18 years ago I cruised into the data quality realm when making my first deduplication tool. Then it was an attempt to solve a business case of two companies who were considering merging and wanted to know the intersection of customers. So far, so good.
Since then I have worked intensively with deduplication and other data matching tools and approaches and also co-authored a leading eLearning course on the matter as seen here.
Deduplication capability is a core feature of many data quality tools and indeed the probably most mentioned data quality pain is lack of uniqueness not at least in party master data management.

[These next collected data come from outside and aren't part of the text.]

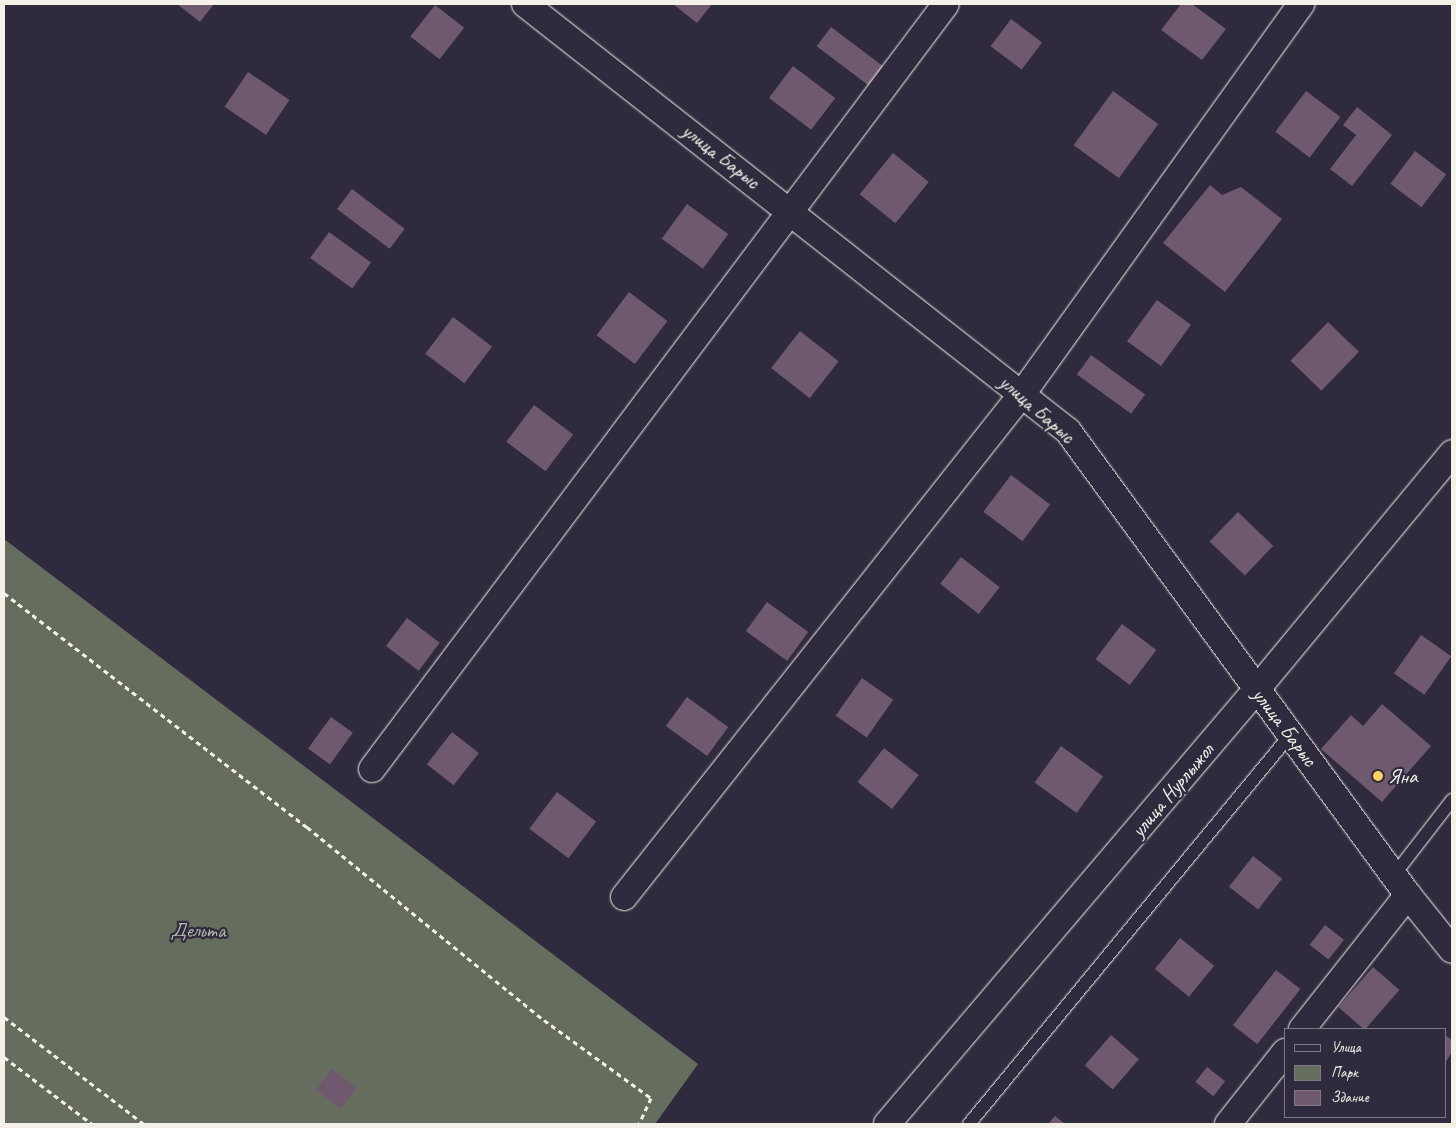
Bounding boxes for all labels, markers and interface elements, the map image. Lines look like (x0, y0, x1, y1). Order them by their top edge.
street label: улица Барыс (677, 118, 765, 194)
street label: улица Барыс (994, 370, 1080, 448)
street label: улица Барыс (1248, 683, 1322, 771)
street label: улица Нурлыжол (1126, 738, 1218, 842)
place label: Яна (1388, 763, 1417, 789)
marker: Яна (1372, 770, 1384, 782)
park label: Дельта (170, 917, 226, 943)
legend (1284, 1028, 1446, 1118)
text: Улица (1331, 1038, 1361, 1057)
text: Парк (1331, 1063, 1358, 1082)
text: Здание (1331, 1088, 1369, 1107)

However, most deduplication efforts don’t in my experience stick. Yes, we can process a file ready for direct marketing and purge the messages that might end up in the same offline or online inbox despite of spelling differences. But taking it from there and use the techniques in achieving a single customer view is another story. Some obstacles are:
- There is a fear of getting it all wrong as told in post Beware of False Positives in Data Matching.

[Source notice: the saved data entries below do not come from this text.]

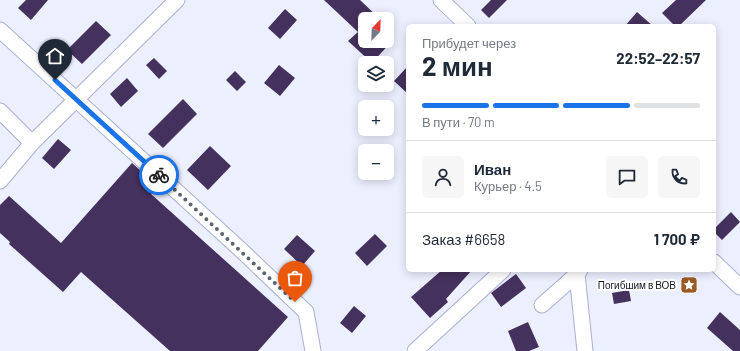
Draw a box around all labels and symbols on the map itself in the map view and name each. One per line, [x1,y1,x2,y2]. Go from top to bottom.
north arrow [358,12,394,48]
pin [38,39,72,80]
courier [139,155,179,195]
pin [278,261,312,302]
place icon: Погибшим в ВОВ [679,275,699,295]
place label: Погибшим в ВОВ [598,279,676,291]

- For many good reasons business processes requires deliberate duplicates as reported in the post Entity Revolution vs Entity Evolution.
In the comments to the latter 3 year old post the intersection (and non-intersection) of Entity Resolution and Master Data Management (MDM) was discussed.
During my latest work I have become more and more convinced that achieving a single view of something is a lot about entity resolution as expressed in the post The Good, Better and Best Way of Avoiding Duplicates.